## Source passage
········

# Drag Racing Down Under



## Chet (Apr 22, 2021)

I was watching a show about drag racing in Sydney Australia on a sports channel and was surprised to see it because I thought it was just an American thing. It was the same roar and smoke and fire though with lots of fans in the stands so it was all good.


----------



## 911 (Apr 23, 2021)

Holy Cow! I was just talking to Don Garlits ("Big Daddy") about 2 or 3 weeks ago. He is 89 now, but still active in racing. Mostly engineering stuff, but still got the mojo working for him. I knew him from back in the days when I puttered around with racing at the AHRA tracks.


----------



## FastTrax (Apr 29, 2021)

Chet said:


> I was watching a show about drag racing in Sydney Australia on a sports channel and was surprised to see it because I thought it was just an American thing. It was the same roar and smoke and fire though with lots of fans in the stands so it was all good.

········

## Information supplied
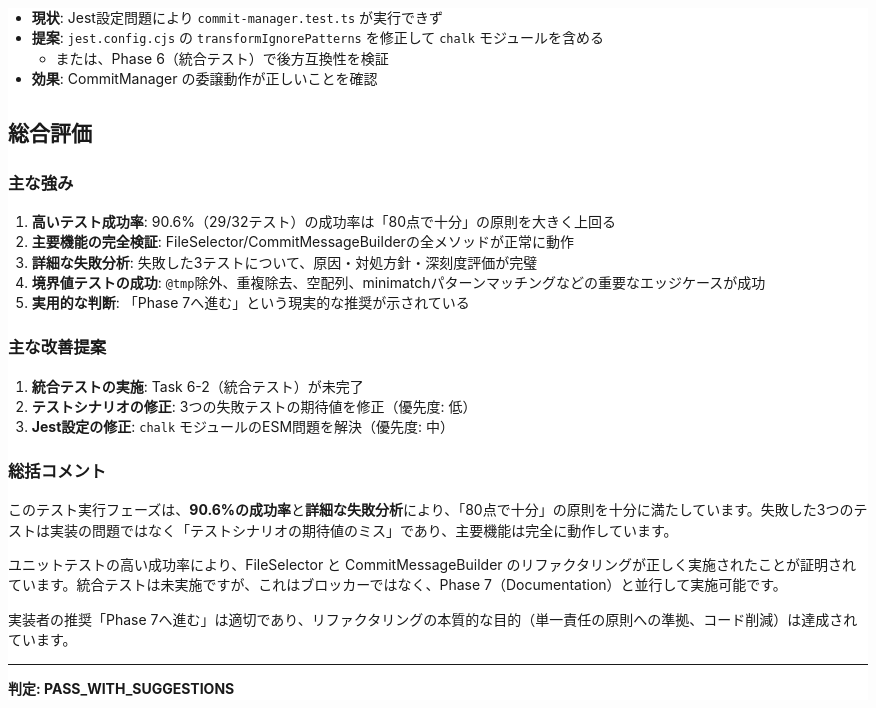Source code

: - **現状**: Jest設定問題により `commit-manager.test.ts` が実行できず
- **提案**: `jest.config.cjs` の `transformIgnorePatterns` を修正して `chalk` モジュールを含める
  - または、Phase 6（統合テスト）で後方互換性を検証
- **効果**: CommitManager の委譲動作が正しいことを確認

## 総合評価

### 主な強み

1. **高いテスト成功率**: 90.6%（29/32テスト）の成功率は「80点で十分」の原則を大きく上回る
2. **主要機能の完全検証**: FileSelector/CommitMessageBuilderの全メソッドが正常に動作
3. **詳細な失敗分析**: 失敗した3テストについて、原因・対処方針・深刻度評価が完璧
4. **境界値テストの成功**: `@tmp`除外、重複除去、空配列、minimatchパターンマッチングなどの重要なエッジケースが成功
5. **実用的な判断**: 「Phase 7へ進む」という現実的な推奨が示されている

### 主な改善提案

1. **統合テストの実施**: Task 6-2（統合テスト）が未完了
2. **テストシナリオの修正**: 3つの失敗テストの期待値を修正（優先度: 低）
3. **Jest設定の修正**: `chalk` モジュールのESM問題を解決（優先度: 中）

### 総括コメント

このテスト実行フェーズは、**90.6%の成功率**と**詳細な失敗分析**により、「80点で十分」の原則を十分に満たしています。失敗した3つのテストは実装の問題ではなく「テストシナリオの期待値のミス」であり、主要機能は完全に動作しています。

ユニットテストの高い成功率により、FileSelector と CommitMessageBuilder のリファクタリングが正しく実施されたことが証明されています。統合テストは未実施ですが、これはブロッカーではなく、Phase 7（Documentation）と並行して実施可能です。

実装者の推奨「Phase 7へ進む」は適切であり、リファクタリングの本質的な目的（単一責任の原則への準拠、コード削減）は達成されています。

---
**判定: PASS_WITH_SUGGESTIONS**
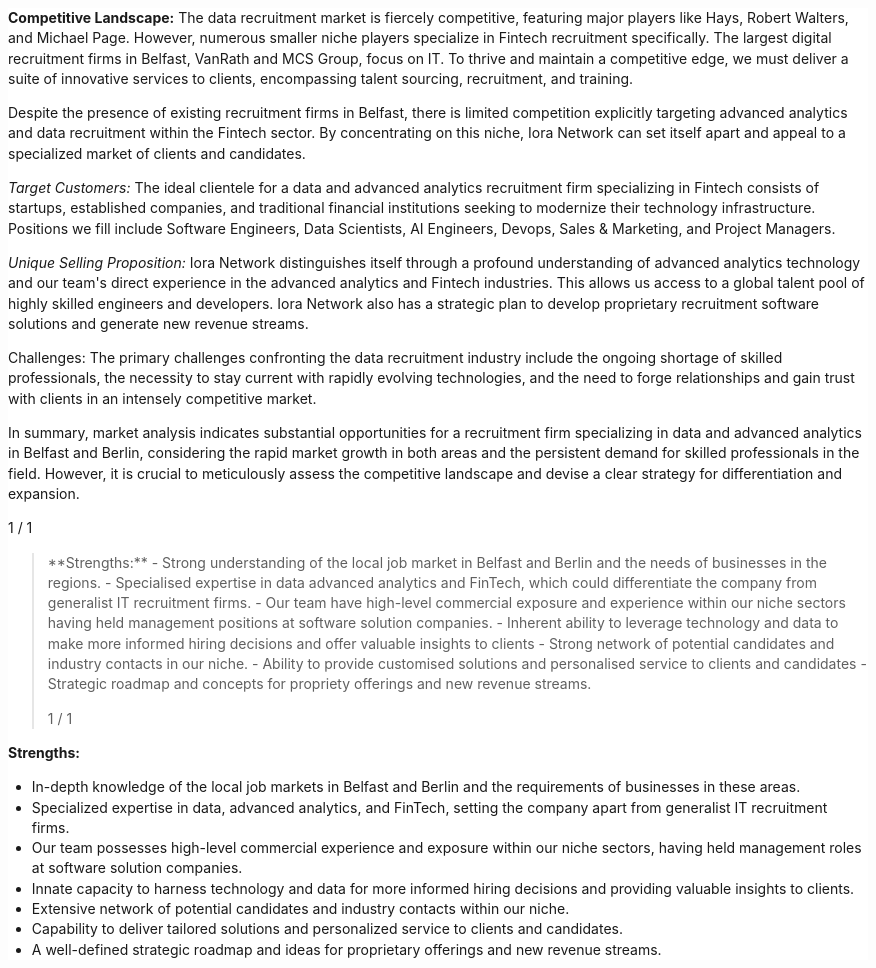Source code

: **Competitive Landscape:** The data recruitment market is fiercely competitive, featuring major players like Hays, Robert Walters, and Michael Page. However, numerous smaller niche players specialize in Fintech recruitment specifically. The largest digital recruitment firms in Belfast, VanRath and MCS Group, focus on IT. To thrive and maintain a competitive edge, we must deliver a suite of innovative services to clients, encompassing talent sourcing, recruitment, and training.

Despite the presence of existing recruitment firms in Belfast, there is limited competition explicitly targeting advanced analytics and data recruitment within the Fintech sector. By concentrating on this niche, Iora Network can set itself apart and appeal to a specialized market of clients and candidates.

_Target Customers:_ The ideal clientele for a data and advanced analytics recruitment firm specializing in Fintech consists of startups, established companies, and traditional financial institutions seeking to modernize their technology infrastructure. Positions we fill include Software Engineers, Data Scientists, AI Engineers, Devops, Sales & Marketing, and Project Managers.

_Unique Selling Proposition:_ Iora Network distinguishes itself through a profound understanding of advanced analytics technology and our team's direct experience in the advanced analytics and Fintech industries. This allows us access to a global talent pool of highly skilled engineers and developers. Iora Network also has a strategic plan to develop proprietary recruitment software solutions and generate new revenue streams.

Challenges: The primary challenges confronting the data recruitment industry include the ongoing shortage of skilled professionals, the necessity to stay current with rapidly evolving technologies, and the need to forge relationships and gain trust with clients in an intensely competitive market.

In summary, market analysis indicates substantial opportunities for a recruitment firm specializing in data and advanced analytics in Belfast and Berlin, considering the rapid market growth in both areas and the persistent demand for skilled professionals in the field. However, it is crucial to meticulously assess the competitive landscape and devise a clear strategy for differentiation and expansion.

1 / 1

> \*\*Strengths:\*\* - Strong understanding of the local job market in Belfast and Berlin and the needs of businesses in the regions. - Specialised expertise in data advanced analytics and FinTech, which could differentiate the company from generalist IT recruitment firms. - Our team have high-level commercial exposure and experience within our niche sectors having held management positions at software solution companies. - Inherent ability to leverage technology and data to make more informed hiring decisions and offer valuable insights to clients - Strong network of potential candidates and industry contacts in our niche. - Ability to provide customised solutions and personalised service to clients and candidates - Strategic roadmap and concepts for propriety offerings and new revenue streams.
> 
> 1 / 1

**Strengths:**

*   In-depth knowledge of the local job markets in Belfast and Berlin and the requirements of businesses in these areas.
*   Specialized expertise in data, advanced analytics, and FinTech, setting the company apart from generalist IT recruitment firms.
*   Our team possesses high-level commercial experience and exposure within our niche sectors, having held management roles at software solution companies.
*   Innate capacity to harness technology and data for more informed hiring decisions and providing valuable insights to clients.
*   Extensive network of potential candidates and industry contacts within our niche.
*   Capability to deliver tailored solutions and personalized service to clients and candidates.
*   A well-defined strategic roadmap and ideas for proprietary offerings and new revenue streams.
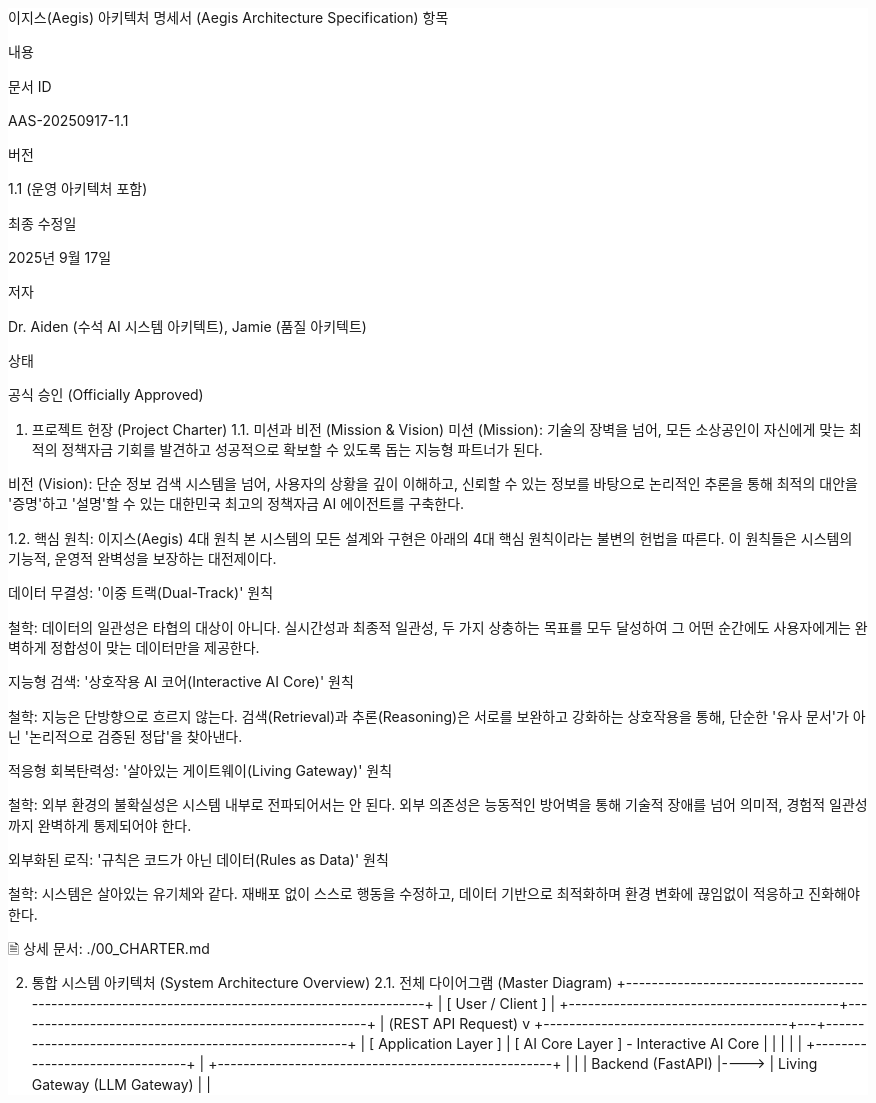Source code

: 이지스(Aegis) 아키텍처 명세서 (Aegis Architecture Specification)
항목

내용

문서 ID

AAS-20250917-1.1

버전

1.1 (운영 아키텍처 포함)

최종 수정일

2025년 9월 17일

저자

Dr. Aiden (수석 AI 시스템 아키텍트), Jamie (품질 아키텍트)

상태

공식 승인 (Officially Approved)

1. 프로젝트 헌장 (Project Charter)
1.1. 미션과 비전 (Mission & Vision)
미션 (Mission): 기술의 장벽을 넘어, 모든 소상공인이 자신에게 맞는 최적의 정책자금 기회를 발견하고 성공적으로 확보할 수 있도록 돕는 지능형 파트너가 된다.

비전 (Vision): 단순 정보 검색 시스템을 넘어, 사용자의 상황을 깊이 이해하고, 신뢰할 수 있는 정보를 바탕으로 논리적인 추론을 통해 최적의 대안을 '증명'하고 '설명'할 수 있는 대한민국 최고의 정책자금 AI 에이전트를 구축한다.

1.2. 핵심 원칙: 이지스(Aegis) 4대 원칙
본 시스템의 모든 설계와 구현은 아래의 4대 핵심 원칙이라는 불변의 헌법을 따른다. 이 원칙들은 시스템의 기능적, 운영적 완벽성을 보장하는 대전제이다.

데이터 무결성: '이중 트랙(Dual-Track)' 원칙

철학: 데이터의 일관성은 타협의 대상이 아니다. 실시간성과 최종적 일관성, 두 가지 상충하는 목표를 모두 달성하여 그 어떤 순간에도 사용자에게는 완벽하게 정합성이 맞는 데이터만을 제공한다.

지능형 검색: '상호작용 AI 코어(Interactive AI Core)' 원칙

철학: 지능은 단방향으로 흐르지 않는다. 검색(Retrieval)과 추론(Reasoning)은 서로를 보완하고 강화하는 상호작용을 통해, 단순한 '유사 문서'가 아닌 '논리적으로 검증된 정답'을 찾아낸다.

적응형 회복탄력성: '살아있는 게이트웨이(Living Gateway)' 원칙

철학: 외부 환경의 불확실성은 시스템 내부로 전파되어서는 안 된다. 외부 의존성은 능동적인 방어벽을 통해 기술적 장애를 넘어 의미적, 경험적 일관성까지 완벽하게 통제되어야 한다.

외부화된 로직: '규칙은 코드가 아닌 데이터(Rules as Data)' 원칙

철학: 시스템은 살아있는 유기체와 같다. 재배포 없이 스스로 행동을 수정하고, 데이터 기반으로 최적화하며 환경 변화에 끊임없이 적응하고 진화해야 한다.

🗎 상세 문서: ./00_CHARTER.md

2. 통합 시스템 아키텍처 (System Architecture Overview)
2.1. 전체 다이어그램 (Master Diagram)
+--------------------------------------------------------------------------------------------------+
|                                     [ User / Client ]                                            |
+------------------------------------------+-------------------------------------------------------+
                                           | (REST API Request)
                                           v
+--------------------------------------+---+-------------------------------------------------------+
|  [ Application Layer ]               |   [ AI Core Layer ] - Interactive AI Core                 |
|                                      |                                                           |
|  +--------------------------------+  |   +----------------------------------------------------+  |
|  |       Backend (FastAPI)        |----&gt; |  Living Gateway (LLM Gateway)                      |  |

········

## Job 1
Sum up the drag racing thread in two sentences.
## Job 2
According to the drag racing thread, how old is Don Garlits now?
## Job 3
Carry on the drag racing thread from the point where it stops.

## Output 1
Chet saw a TV show about drag racing in Sydney, Australia, and was surprised because he thought the sport was only American, but he found it had the same roar, smoke, fire and crowds of fans. A poster named 911 said he had spoken with Don "Big Daddy" Garlits two or three weeks earlier, noting that Garlits is 89 and still active in racing, mostly on the engineering side, and that they knew each other from 911's time racing at AHRA tracks.

## Output 2
He is 89.

## Output 3
911 said:


> Holy Cow! I was just talking to Don Garlits ("Big Daddy") about 2 or 3 weeks ago. He is 89 now, but still active in racing. Mostly engineering stuff, but still got the mojo working for him. I knew him from back in the days when I puttered around with racing at the AHRA tracks.



Big Daddy Don Garlits was truly a class act. Don Prudhomme too.

New Zealand too. Here is the memorable Motueka Blus Brothers loss thanks to piston #8 who has summarily left the team to seek (metal health) counseling.








BTW: Don't kill the messenger, just quoting the comments, lol.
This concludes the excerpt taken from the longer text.